◆ YOUR ASSIGNMENT
According to the book descriptions, which country did Nadira's family leave before coming to the U. S.?
--- EXCERPT PROVIDED Enclosed Below ---
"Four things my geeky-jock-of-a-best-friend must do in Europe" by Jane Harrington
What's black and huge and written all over my--Hand? Instructions from my dear, darling best friend Delia. Instructions to do four things I would never, ever in a million years do. But I have to. Just because dumb, old me promised Delia I'd pull off each one while I'm on this wacked-out Mediterranean cruise with mio madre (i.e. my mother.) At least I'm keeping some sanity by writing letters to Delia all about my thrilling adventures, including the episodes about the other teens on the cruise ship. Delia would SO love these guys from all over the world--maybe even the ones from another planet (well, maybe NOT). And if she WERE here, maybe she could help me find once of those code-red Euro-hotties she SWEARS are easy to spot. (One of those four things on my hand.) Four things. Sounds easy, huh? WHATEVER.
"Ask my no questions" Marina Budhos
Nadira, 14, relates how her family left Bangladesh, came to the U. S. on a tourist visa, and stayed long after the visa expired ("Everyone does it. You buy a fake social security number for a few hundred dollars and then you can work."). Their illegal status is discovered, however, following 9/11, when immigration regulations are tightened. When the family hurriedly seeks asylum in Canada, they are turned back, and Nadira's father, Abba, is detained because his passport is no longer valid. The secrets are dramatic ("Go to school. Never let anyone know. Never."), and so are the family dynamics, especially Nadira's furious envy of her gifted older sister, Aisha. But Aisha breaks down, and Nadira must take over the struggle to get Abba out of detention and prevent the family's deportation.
--- End of Enclosed EXCERPT PROVIDED ---
--- EXCERPTED RECORDS Enclosed Below ---
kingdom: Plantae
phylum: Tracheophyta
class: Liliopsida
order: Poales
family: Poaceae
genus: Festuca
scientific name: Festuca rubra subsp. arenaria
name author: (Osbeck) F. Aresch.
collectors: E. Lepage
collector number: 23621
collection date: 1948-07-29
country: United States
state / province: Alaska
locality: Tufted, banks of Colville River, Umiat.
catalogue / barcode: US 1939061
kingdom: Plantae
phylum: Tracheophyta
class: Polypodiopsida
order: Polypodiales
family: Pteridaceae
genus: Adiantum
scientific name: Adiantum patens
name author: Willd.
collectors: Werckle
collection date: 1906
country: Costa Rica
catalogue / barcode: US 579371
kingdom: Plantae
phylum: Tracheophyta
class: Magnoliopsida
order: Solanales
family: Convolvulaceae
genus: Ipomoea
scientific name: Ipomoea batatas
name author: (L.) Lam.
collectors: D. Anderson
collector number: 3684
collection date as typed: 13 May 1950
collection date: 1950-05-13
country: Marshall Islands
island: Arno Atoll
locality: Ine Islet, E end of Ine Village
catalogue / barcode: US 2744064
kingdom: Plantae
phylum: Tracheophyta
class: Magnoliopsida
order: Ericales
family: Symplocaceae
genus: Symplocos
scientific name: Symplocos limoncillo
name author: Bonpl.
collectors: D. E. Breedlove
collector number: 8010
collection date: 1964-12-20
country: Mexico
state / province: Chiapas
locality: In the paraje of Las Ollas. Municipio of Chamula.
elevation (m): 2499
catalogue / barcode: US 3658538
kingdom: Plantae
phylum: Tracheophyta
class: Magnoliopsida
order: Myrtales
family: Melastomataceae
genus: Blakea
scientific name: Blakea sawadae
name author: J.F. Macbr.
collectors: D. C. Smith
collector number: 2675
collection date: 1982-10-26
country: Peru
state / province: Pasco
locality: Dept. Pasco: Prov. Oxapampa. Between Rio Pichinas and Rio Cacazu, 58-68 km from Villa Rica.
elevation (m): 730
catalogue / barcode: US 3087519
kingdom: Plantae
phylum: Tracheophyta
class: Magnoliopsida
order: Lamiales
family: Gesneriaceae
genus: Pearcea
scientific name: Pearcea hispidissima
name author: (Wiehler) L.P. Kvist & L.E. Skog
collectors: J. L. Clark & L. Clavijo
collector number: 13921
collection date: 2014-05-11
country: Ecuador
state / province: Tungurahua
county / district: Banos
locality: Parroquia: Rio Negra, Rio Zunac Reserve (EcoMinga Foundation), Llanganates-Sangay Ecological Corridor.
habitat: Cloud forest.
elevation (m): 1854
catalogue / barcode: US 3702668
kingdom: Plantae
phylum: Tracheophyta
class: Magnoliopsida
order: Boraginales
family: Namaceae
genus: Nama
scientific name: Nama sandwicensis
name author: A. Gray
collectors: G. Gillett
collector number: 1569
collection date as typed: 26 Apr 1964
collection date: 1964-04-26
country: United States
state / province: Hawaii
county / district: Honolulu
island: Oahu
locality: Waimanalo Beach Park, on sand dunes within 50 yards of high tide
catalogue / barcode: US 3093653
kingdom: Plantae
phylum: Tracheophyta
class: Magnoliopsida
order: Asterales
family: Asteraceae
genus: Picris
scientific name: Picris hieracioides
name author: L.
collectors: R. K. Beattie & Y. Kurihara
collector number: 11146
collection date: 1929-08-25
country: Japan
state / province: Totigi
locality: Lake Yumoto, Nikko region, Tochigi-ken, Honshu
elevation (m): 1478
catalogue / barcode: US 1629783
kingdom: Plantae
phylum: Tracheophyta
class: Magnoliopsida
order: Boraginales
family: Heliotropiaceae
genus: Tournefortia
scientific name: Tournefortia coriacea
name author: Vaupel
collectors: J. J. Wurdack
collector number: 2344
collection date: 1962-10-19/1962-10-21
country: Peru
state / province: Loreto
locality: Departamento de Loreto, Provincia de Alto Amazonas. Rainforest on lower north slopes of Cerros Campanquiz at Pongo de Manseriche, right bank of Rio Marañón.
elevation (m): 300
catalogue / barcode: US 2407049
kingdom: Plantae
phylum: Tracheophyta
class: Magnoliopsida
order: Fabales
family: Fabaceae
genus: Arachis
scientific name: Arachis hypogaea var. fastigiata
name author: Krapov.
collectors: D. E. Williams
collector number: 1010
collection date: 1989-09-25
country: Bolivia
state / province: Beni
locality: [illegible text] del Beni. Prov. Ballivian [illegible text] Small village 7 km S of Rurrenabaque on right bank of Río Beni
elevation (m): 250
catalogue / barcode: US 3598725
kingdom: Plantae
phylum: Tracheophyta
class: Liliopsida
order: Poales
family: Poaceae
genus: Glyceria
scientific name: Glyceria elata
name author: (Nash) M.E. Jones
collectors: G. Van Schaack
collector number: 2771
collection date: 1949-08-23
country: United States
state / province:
--- End of Enclosed EXCERPTED RECORDS ---
◆ ANSWER SPACE
Bangladesh